Sanılanın aksine basit bi tiyatro senaryosu değil anlaşılmayacak kadar karmaşık bi kavramdır.
ipler bizim elimizde.
bir çöldedir insan; tanrı tarafından çöle atılmıştır, daha doğrusu çöle atılıp atılmaması kendi istencine tabi değildir, ama yolu kendisi alacaktır nasıl gideceğini kendi belirleyecektir.

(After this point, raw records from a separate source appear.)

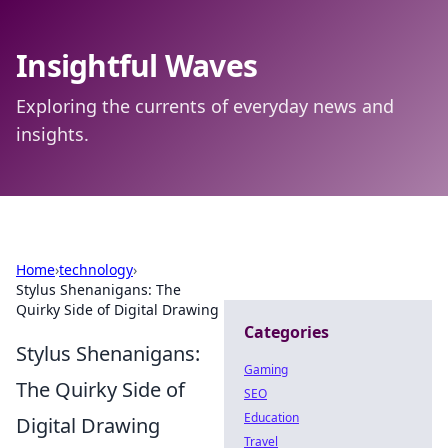
Insightful Waves
Exploring the currents of everyday news and
insights.
Home
›
technology
›
Stylus Shenanigans: The
Quirky Side of Digital Drawing
Categories
Stylus Shenanigans:
Gaming
The Quirky Side of
SEO
Education
Digital Drawing
Travel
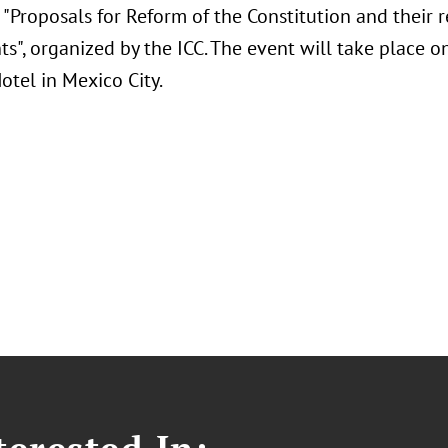
"Proposals for Reform of the Constitution and their r
s", organized by the ICC. The event will take place 
otel in Mexico City.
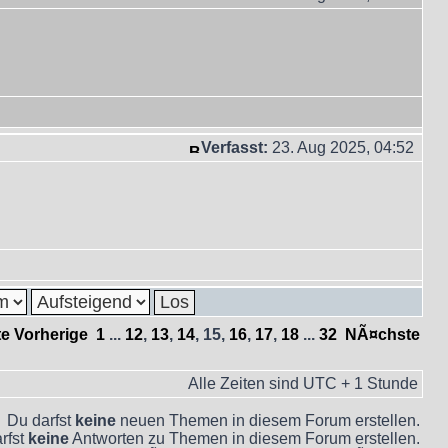
Verfasst:
23. Aug 2025, 04:52
te
Vorherige
1
...
12
,
13
,
14
,
15
,
16
,
17
,
18
...
32
NÃ¤chste
Alle Zeiten sind UTC + 1 Stunde
Du darfst
keine
neuen Themen in diesem Forum erstellen.
rfst
keine
Antworten zu Themen in diesem Forum erstellen.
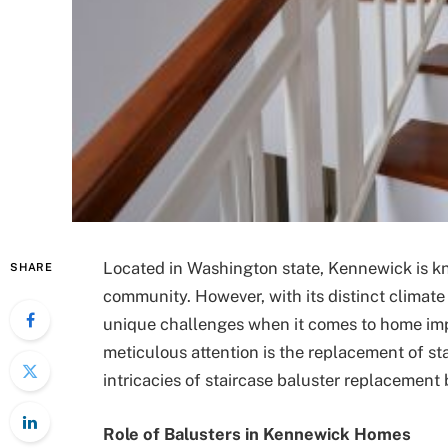
Located in Washington state, Kennewick is kn
SHARE
community. However, with its distinct climate
unique challenges when it comes to home imp
meticulous attention is the replacement of sta
intricacies of staircase baluster replacement
Role of Balusters in Kennewick Homes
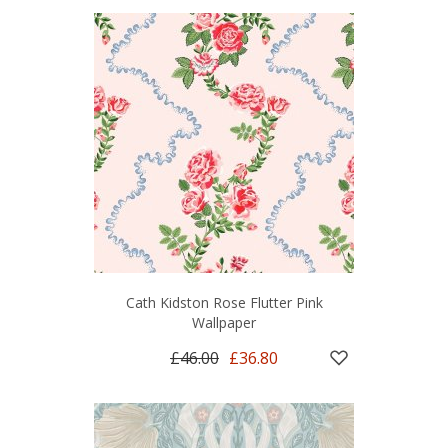
Cath Kidston Rose Flutter Pink
Wallpaper
£46.00
£36.80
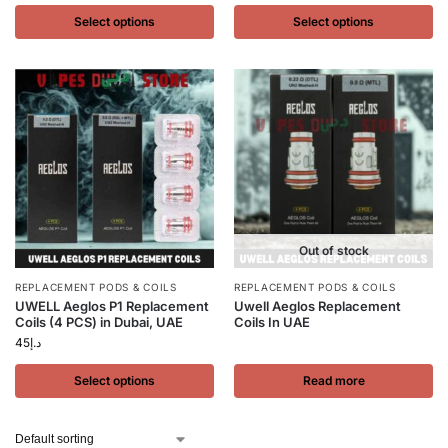
Select options
Select options
Out of stock
REPLACEMENT PODS & COILS
REPLACEMENT PODS & COILS
UWELL Aeglos P1 Replacement
Uwell Aeglos Replacement
Coils (4 PCS) in Dubai, UAE
Coils In UAE
45
د.إ
Select options
Read more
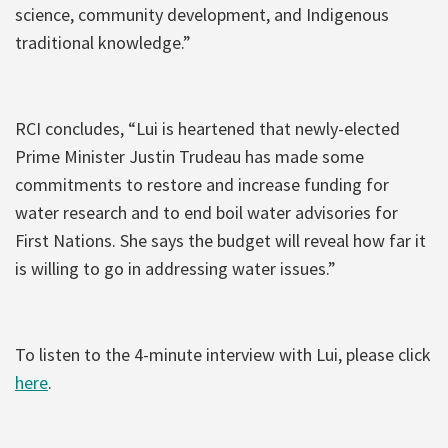
science, community development, and Indigenous
traditional knowledge.”
RCI concludes, “Lui is heartened that newly-elected
Prime Minister Justin Trudeau has made some
commitments to restore and increase funding for
water research and to end boil water advisories for
First Nations. She says the budget will reveal how far it
is willing to go in addressing water issues.”
To listen to the 4-minute interview with Lui, please click
here
.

kader hayatımızın önceden çizilmiş olması demek değildir. bu sebepten,”ne yapalım, kaderimiz böyle” deyip boyun bükmek cehalet göstergesidir. kader yolun tamamını değil, sadece yol ayrımlarını verir. güzergah bellidir ama tüm dönemeç ve sapaklar yolcuya aittir. öyleyse ne hayatının hakimisin,ne de hayat karşısında çaresizsin.
bilindik bir örnek ama ay takvim yaprağında yazdığı için mi tutulur, tabi ki hayır, tutulacağı için yazılmıştır. insan bile sınırlı ilmi ile bu kadar ilerileri görebiliyorsa sınırsız ve evrendeki her zerrenin bilgisine sahip olan Allah senin ne yapacağını önceden görüp yazamaz mı?...
atanamamış öğretmen ismi açık ve net.